Overexpression of the βIII isotype of tubulin [reviewed in 24
] has been established as another clinically relevant resistance factor for the taxanes. Microtubules are formed of polymers of α/β heterodimers. Seven α-tubulin isotypes and nine β-tubulin isotypes have been described and tubulin isotype distribution is highly tissue specific. Under normal circumstances βIII-tubulin is found predominantly in neuronal tissues.
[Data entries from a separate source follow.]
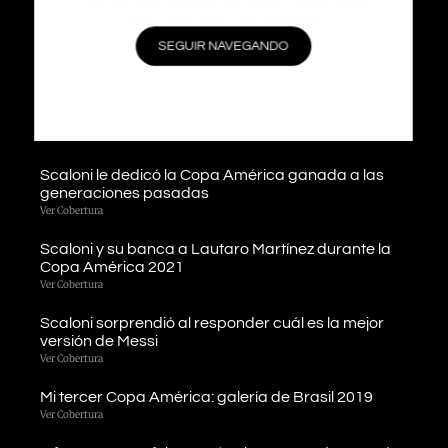
LOS CONTENIDOS DE ESTE SITIO WEB
ESTA EN ACTUALIZACIÓN
Scaloni enojado por el mal estado del campo de
juego en el debut de la Copa América 2021
SEGUIR NAVEGANDO
Ver Cobertura
Llegamos a Londres y estamos listos para cubrir la
«Finalissima»
Ver Cobertura
Scaloni le dedicó la Copa América ganada a las
generaciones pasadas
Ver Cobertura
Scaloni y su banca a Lautaro Martínez durante la
Copa América 2021
Ver Cobertura
Scaloni sorprendió al responder cuál es la mejor
versión de Messi
Ver Cobertura
Mi tercer Copa América: galería de Brasil 2019
Ver Cobertura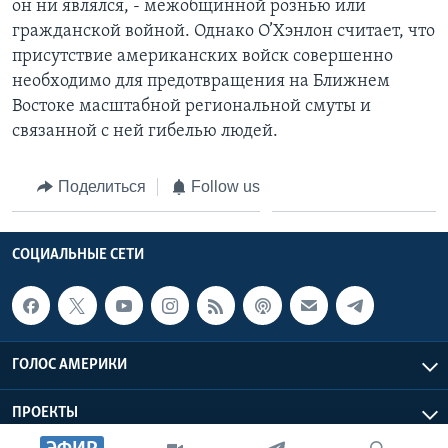
он ни являлся, - межобщинной рознью или
гражданской войной. Однако О’Хэнлон считает, что
присутствие американских войск совершенно
необходимо для предотвращения на Ближнем
Востоке масштабной региональной смуты и
связанной с ней гибелью людей.
Поделиться
Follow us
СОЦИАЛЬНЫЕ СЕТИ
ГОЛОС АМЕРИКИ
ПРОЕКТЫ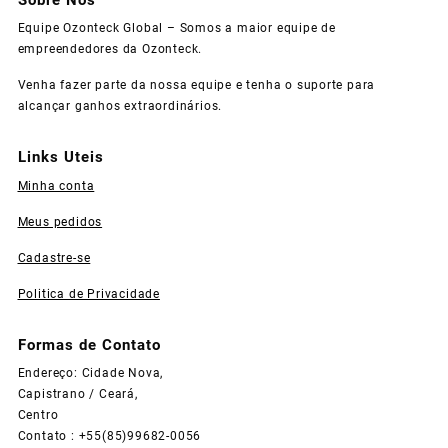
Equipe Ozonteck Global – Somos a maior equipe de
empreendedores da Ozonteck.
Venha fazer parte da nossa equipe e tenha o suporte para
alcançar ganhos extraordinários.
Links Uteis
Minha conta
Meus pedidos
Cadastre-se
Politica de Privacidade
Formas de Contato
Endereço: Cidade Nova,
Capistrano / Ceará,
Centro
Contato : +55(85)99682-0056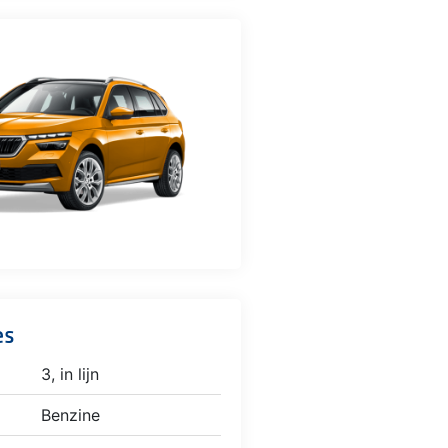
es
3, in lijn
Benzine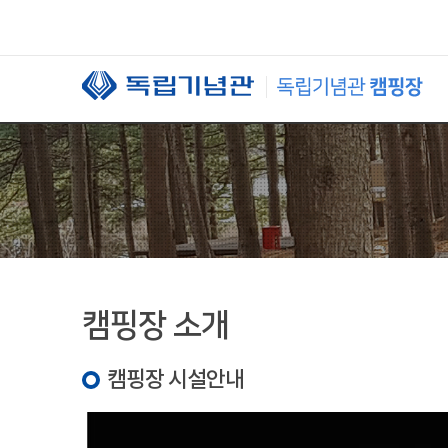
본문 바로가기
캠핑장 소개
캠핑장 시설안내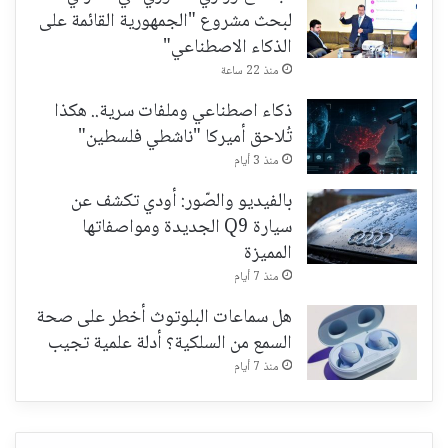
لبحث مشروع "الجمهورية القائمة على
الذكاء الاصطناعي"
منذ 22 ساعة
ذكاء اصطناعي وملفات سرية.. هكذا
تُلاحق أميركا "ناشطي فلسطين"
منذ 3 أيام
بالفيديو والصّور: أودي تكشف عن
سيارة Q9 الجديدة ومواصفاتها
المميزة
منذ 7 أيام
هل سماعات البلوتوث أخطر على صحة
السمع من السلكية؟ أدلة علمية تجيب
منذ 7 أيام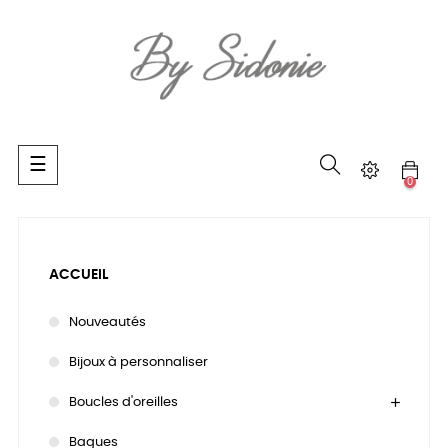
Basculer
☰
la
0
navigation
ACCUEIL
Nouveautés
Bijoux à personnaliser
Boucles d'oreilles
Bagues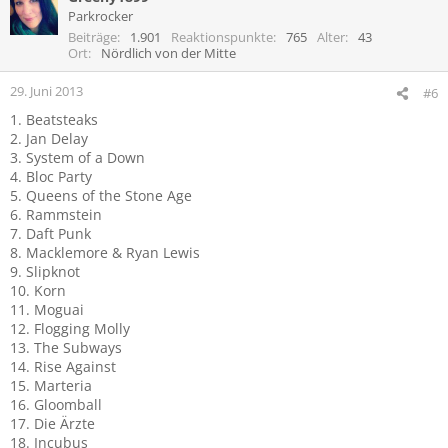
Parkrocker
Beiträge
1.901
Reaktionspunkte
765
Alter
43
Ort
Nördlich von der Mitte
29. Juni 2013
#6
1. Beatsteaks
2. Jan Delay
3. System of a Down
4. Bloc Party
5. Queens of the Stone Age
6. Rammstein
7. Daft Punk
8. Macklemore & Ryan Lewis
9. Slipknot
10. Korn
11. Moguai
12. Flogging Molly
13. The Subways
14. Rise Against
15. Marteria
16. Gloomball
17. Die Ärzte
18. Incubus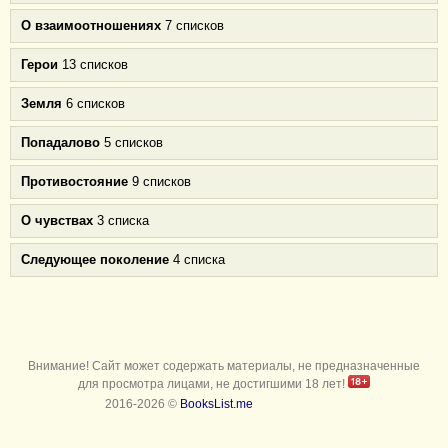
О взаимоотношениях
7 списков
Герои
13 списков
Земля
6 списков
Попадалово
5 списков
Противостояние
9 списков
О чувствах
3 списка
Следующее поколение
4 списка
Внимание! Сайт может содержать материалы, не предназначенные
для просмотра лицами, не достигшими 18 лет!
2016-2026 ©
BooksList.me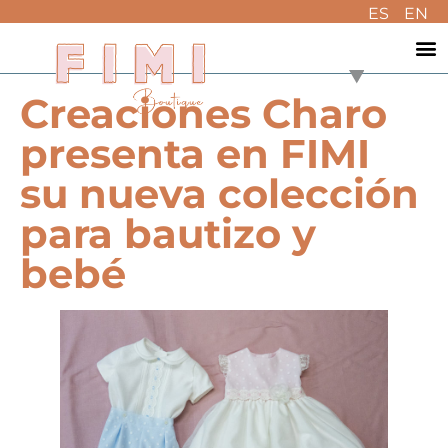
ES
EN
Creaciones Charo
presenta en FIMI
su nueva colección
para bautizo y
bebé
However, in cancer cell lines and human tumors, the expression of βIII-tubulin has been implicated in drug resistance to microtubule-targeting drugs including the taxanes [24
]. Additionally, expression of βIII is often observed in cell lines made resistant to the taxanes by serial drug exposure [24
]. Incorporation of βIII into microtubules decreases microtubule dynamics [25
] and the removal of βIII from bovine brain tubulin results in microtubules that are more dynamic and more sensitive to paclitaxel [26
]. Inducible expression of βIII-tubulin has also been shown to diminish the ability of paclitaxel to inhibit microtubule dynamics in cells [27
]. Depletion of βIII by siRNA-mediated knockdown increases the sensitivity of cell lines to microtubule binding agents, further demonstrating the link between βIII-tubulin expression and drug resistance [28
Clinically, a number of studies indicate that the expression of the βIII isotype is associated with a lack of response to taxanes and poor clinical prognosis [24
]. In four clinical trials of non-small-cell lung cancer, the expression of βIII-tubulin was associated with resistance to a therapeutic regimen that included a taxane or vinorelbine, but not gemcitabine/cisplatin-based therapy [24
]. The correlation between high βIII-tubulin levels and resistance to taxane-based therapies has also been shown in ovarian, breast and gastric cancers, suggesting that the expression of this tubulin isotype might be a predictive marker for the success or failure of tubulin-targeting therapies.
Multidrug resistance is clearly multifactorial and often limits the success of chemotherapy. It is clear that alterations in the β-tubulin isotype composition and expression of specific ABC transporters, including MRP7 and Pgp, can lead to resistance to the microtubule-stabilizing drugs currently in clinical use. The successes and failures of the taxanes have prompted intense drug discovery efforts to find new classes of microtubule stabilizers. Here, we characterize the activity of the taccas in a variety of taxane-resistant cell lines and one murine tumor. We demonstrate that that taccas are not susceptible to multidrug resistance associated with overexpression of Pgp, MRP7 or the βIII-tubulin isotype. These findings indicate that taccas may have advantages over other microtubule-targeting agents and support their future preclinical evaluation.